Hill's part of the Wellcome Trust Case Control Consortium is focused on figuring out what genes influence people's susceptibility to TB. To gather a TB data set, Hill's group has been working in conjunction with the Medical Research Councils Laboratory in The Gambia, a collaboration that goes back about 20 years. "TB has been one of their main targets, so they have a lot of capacity, lots of excellent, very good field work and field trial capacity, and so the collection had built up over probably 10 to 15 years by time we finished," Hill adds. Out of that collaboration, the groups identified — back in the 1990s — that variations in the N-RAMP1 gene, which plays a role in the immune system, affect TB susceptibility. As the researchers noted in their 1998 New England Journal of Medicine paper, the variant itself likely governs susceptibility and perhaps disease progression.
The analysis of the current TB data set was done in Hill's lab, in conjunction with the WTCCC's analysis group. In the Gambian data alone, however, the researchers did not find many significant hits for TB susceptibility, and had to turn to another group's data. "When we combined that with a case-control consortium from Ghana — a German group working in a Ghanaian population — we saw some rather interesting hits and a couple of those have been published and some are still being worked on," Hill says. That consortium includes researchers from the Bernhard Nocht Institute for Tropical Medicine and the University Hospital Schleswig-Holstein.
The new genome-wide technology and methodology being used by the WTCCC changed how the Hill group worked. "Genome-wide technology put us into a different league. That's been very, very productive. Working with the Case Control Consortium was a new experience for us; we'd not been part of such a large consortium before," he says. "We learned a lot about how to work in large groupings, bring together a lot of people with statistical expertise and facing similar challenges with different diseases. Overall, it worked very well and was very productive."
While Hill's TB group has faced similar challenges to what other WTCCC groups have encountered, it also had its own particular problems. Conducting a GWAS of an African population is technically challenging: African populations are more genetically diverse and have less linkage disequilibrium than non-African populations, making the interpretation of the results more complicated. Genotyping platforms generally used for GWAS in European populations did not initially provide much coverage of African populations. "LD is far less extensive in African populations than in European populations," Hill says. "In fact, some people took the view that you are just not going to find anything in Africa because nobody ever has." Now, sequencing — particularly exome sequencing — may turn the problem of genetic diversity on its head, Hill says. "Exomics in African populations is very exciting because the more extensive genetic diversity in Africans may be a real bonus for exome sequencing," he says. "It'd be more SNPs to look at and there'd be more rarer variants that might be relevant to disease susceptibility."

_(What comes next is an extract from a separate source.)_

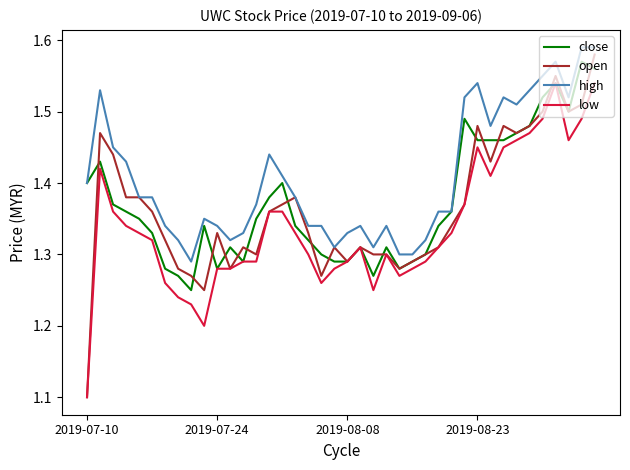

Which series has the largest range (max minus min)?

open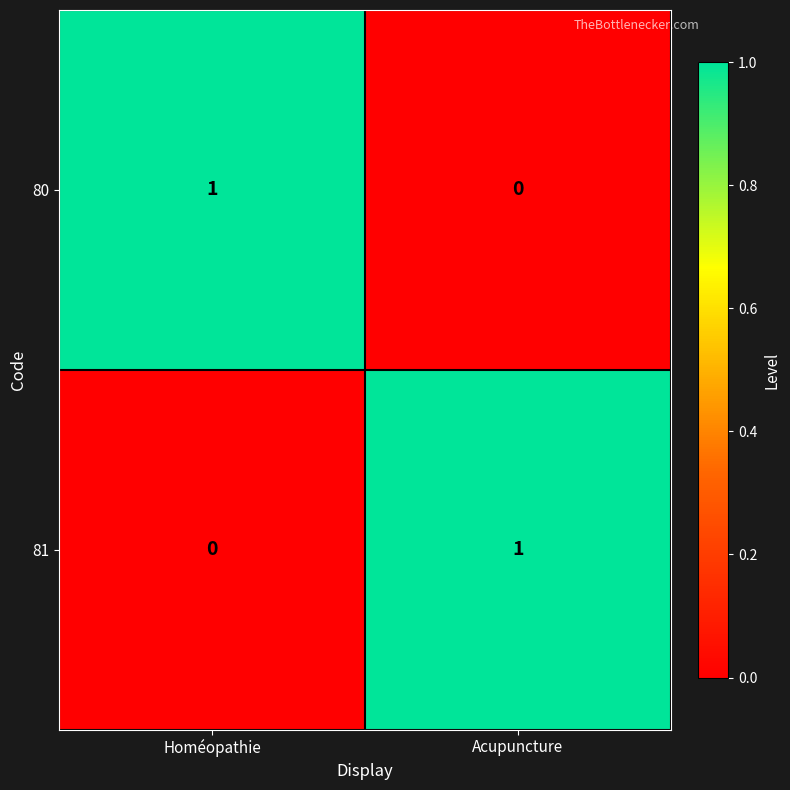

Reading left to right, transcribe all the data shown in this chart.

80: Homéopathie=1	Acupuncture=0
81: Homéopathie=0	Acupuncture=1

From the combined study of Gambians and Ghanaians, the group was able to identify a locus for TB susceptibility, as it published in Nature Genetics last year. The locus on chromosome 18 falls in a gene desert. This, Hill says, is exciting, as most previously identified disease susceptibility loci have been associated with the immune system. The team also identified another, slightly less significant locus on chromosome 2, close to the gene PARD3B. That gene, Hill notes, recently showed up in a genome-wide association study of HIV led by Stephen O'Brien at the US National Cancer Institute.

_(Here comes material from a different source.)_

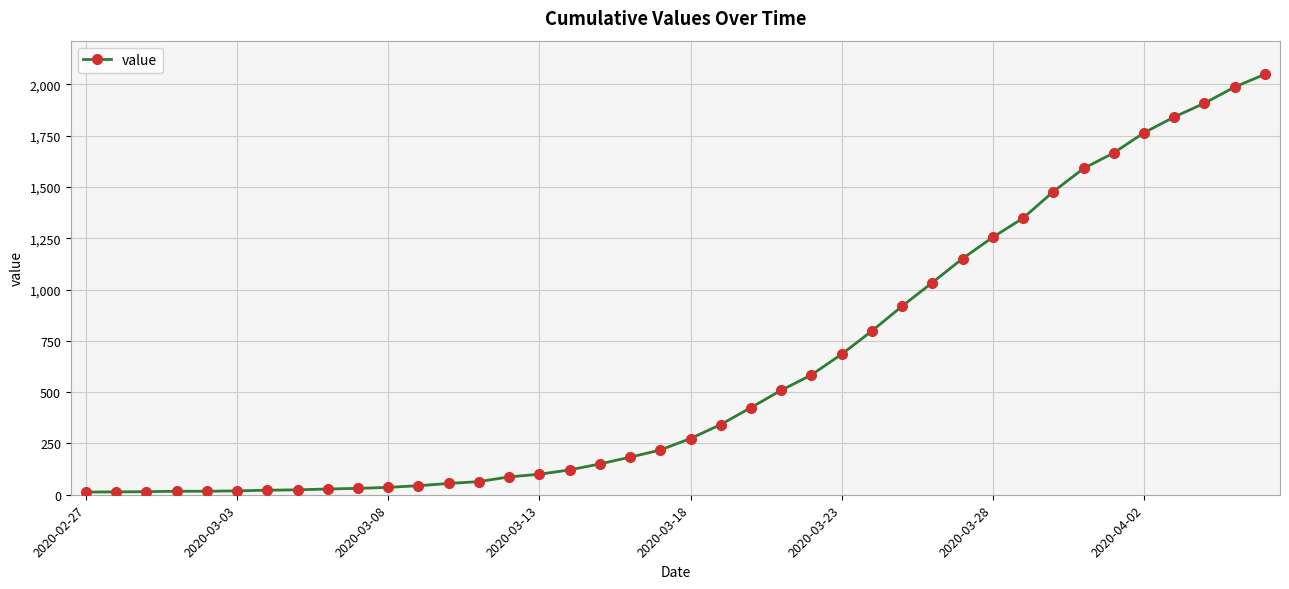

What is the maximum value shown in the chart?

2049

"We are working on what those genes are, on how it is relevant to disease susceptibility, and that's going to keep us going for another couple of years," Hill says. He adds that new bioinformatics tools are also allowing him and his team to re-examine their data set and examine more genes that look "very convincing."

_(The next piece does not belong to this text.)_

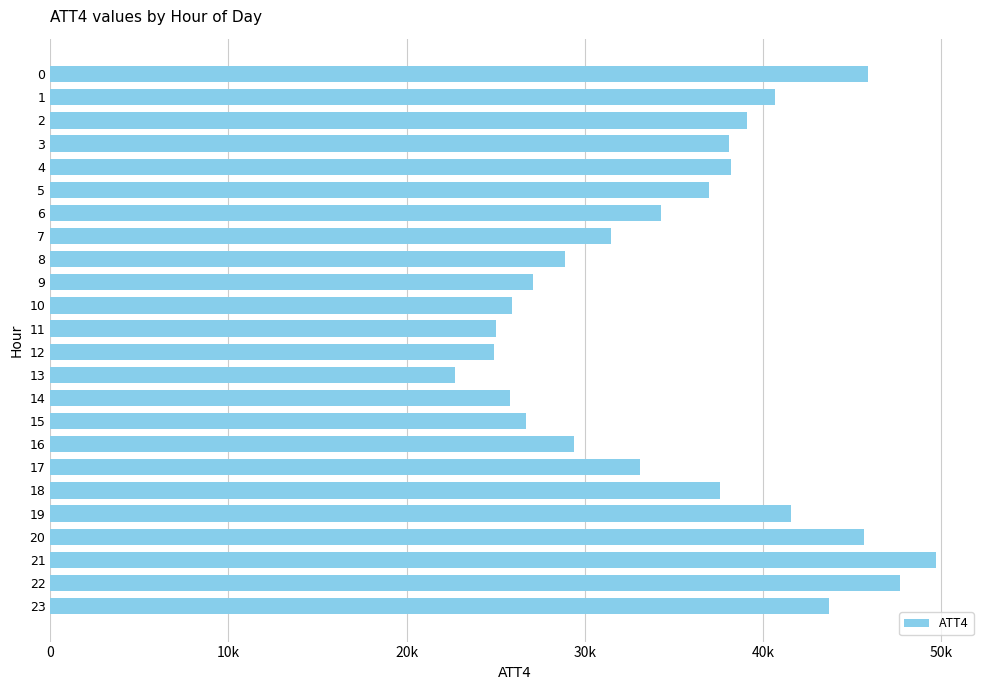

Are the bars horizontal?

Yes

Funding: The WTCCC TB project was funded by the Wellcome Trust, though its German collaborators were funded separately.
Group Members: The Wellcome Trust Centre for Human Genetics at the University of Oxford; MRC Laboratories, The Gambia; Bernhard Nocht Institute for Tropical Medicine, Hamburg; University Hospital Schleswig-Holstein, Kiel, Germany; Kumasi Centre for Collaborative Research in Tropical Medicine, Kwame Nkrumah University, Kumasi, Ghana; Karonga Prevention Study, Chilumba, Karonga District, Malawi; and the London School of Hygiene and Tropical Medicine.